News & Stories

Limitless Love on Two Wheels

January 15, 2026

“It all begins and ends with Mary.”

Clayton Curtis and his wife Mary, who died of metastatic breast cancer in 2015, were soulmates and road warriors for more than 40 years. The two met at Trumbull High School in 1971, where they both taught English. “Mary was the best teacher in the school, absolutely wide open to her students, all the time,” recalls Clayton. She developed and taught courses as diverse as The Adolescent Experience and Literature of Peace, Protest, and Tolerance. She loved Shakespeare and organized annual summer trips for students to the Oregon Shakespeare Festival. She received a prestigious National Education Association grant to study in Stratford-Upon-Avon. She won Connecticut Teacher of the Year but declined the honor because she felt it would take time away from her classroom. Mary taught literacy in the local prison system. She was a skilled and humble educator, wholly devoted to her students.

Mary’s embrace of her work extended to all aspects of life. An avid cyclist, she bought Clayton a bicycle early on, and the two never stopped riding. One summer, they biked through Europe, their clothing and gear packed into four saddlebags. Another year, they trained for and completed a century ride – 100 miles through the rolling hills of the Berkshires. “I still can’t believe we made it!” says Clayton.

The couple’s lives were filled with love and adventure. But five days after Mary retired from teaching in 2006, she was diagnosed with breast cancer. Clayton supported her through surgery, chemotherapy, and radiation, and she responded well…for a while. Two years later, as part of a program to ease tensions in the Middle East, they were selected to teach at a boarding school in Jordan. A few weeks after their arrival, Mary’s headaches began. Extensive imaging led physicians in Amman to consult with Mary’s oncologists at the Smilow Cancer Center at Yale New Haven Hospital. Mary’s cancer had returned, this time in the fluid surrounding her brain.

The couple flew back to the U.S. for treatment, and Clayton believes, “We wouldn’t have made it through Mary’s chemo without the most wonderful team at Smilow.” For the next six years, Mary lived an active life, though she received lots of care at home and increasingly relied on a walker and, eventually, a wheelchair. “I never thought Mary was going to die. I just couldn’t imagine a world without her in it.”

But Mary finally succumbed, and Clayton held her memorial service in the same chapel at Yale where they had been married 40 years earlier. Six of the nine speakers were former students. “Nobody ever forgot Mary. She was an angel on Earth. She made me a better person. A better teacher. A better parent. Now, I see that it was a privilege to care for her.”

Clayton’s grief was deep, made even more intense by the death of his only daughter to melanoma three months prior to Mary’s passing. Clayton’s brother and brother-in-law had also succumbed to cancer many years before. 

So at age 76, on one of his darkest days, Clayton made a decision that would change everything: he got back on his old bike, an activity that had brought him so much joy with Mary. Immediately, he knew he needed a bicycle that was easier to balance on, so he drove to his favorite shop and found the perfect bike. On the way home, Clayton noticed a billboard for the Closer to Free Ride to benefit cancer care and research at Smilow, and he hasn’t looked back!

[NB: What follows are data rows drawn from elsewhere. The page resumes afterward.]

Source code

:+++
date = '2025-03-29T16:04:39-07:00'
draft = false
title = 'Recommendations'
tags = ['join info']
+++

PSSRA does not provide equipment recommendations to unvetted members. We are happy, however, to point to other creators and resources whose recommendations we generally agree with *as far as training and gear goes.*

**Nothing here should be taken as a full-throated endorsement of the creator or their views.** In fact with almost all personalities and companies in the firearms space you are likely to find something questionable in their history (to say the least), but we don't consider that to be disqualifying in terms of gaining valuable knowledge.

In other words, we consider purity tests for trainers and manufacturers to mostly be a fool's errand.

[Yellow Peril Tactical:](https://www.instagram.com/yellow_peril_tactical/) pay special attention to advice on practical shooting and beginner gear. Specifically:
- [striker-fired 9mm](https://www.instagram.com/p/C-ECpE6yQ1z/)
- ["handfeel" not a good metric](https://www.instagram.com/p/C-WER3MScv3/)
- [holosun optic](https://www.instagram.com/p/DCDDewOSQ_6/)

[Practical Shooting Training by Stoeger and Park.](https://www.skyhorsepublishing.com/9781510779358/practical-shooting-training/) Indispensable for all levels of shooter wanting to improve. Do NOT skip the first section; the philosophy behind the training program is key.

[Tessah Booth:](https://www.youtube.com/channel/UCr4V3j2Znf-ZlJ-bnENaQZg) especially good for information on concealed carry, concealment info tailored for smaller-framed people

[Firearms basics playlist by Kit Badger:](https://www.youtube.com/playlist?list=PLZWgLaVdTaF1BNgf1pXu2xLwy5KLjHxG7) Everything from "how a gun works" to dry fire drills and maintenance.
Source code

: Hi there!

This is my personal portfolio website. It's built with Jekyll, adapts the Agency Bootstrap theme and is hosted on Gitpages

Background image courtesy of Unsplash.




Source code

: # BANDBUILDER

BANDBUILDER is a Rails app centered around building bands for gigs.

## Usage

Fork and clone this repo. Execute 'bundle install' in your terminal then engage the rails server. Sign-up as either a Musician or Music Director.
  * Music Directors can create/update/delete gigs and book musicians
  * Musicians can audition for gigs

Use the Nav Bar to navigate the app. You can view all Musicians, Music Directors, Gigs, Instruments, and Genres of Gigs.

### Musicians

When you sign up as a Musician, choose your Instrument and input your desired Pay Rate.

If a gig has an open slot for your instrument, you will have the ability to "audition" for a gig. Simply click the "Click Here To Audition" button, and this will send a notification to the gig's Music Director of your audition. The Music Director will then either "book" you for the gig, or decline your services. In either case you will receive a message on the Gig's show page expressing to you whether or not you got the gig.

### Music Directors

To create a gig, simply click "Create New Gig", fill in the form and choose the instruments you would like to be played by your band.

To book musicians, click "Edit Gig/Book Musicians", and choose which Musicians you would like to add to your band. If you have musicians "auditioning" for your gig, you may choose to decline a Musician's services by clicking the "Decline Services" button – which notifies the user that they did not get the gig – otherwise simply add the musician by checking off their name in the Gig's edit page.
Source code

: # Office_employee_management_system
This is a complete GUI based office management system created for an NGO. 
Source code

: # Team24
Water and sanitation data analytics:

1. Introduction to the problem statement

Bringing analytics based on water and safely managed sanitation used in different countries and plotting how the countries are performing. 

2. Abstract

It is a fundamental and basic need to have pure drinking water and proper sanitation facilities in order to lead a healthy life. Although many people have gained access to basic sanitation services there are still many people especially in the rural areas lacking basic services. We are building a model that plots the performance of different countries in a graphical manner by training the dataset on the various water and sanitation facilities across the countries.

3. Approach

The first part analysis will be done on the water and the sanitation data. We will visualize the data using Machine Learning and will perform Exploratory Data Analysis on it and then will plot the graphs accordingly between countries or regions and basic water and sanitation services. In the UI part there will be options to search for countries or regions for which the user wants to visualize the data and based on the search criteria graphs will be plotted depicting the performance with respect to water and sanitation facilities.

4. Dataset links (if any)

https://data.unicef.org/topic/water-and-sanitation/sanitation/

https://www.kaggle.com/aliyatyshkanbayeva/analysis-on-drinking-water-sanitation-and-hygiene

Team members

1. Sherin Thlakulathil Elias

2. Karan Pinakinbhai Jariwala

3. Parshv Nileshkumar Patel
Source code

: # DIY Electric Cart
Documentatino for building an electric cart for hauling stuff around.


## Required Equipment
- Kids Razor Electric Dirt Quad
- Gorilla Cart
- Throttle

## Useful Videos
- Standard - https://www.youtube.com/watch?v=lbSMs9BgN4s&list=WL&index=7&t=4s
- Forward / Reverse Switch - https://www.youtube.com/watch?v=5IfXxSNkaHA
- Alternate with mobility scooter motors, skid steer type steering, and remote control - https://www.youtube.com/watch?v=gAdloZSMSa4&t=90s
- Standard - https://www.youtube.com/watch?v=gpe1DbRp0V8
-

He completed his first ride in 2015, riding 25 miles at age 76. Since then, Clayton has lost a cousin and close friend to cancer. And in 2017 Clayton himself underwent surgery and 39 doses of radiation for prostate cancer. But he still rode – every single year!

This September, he once again completed (“a very challenging!”) 25 miles at age 86.

Clayton’s been the top fundraiser four times in his 11 rides, donating more than $45,000 annually. Much of his contribution is a disbursement from Mary’s retirement savings, a unique way of giving that Clayton knows would please his wife immensely. Their former students also contribute, as do family members and friends. His gift is unrestricted, “Let the experts do their best work with it. They know what they need.”

Even beyond the funds raised, Clayton believes the greatest value of Closer to Free lies in the connections that bind cyclists with each other, their loved ones, physicians and staff at Smilow, and patients who draw strength from riders as they pass the hospital. “This ride is the most spiritually uplifting experience, the best day of my year. It causes a little discomfort. We have to train and work for it. The tears flow. There are kids riding who lost their parents. But on this day, we can all DO something. We’re a community. One heart. All connected by cancer. That thing which brought us so much pain…it also restores us.”

We thank riders like Clayton who honor people like Mary by riding year after year in Closer to Free. We thank all our riders and their supporters. Together, your open-hearted generosity makes a positive difference.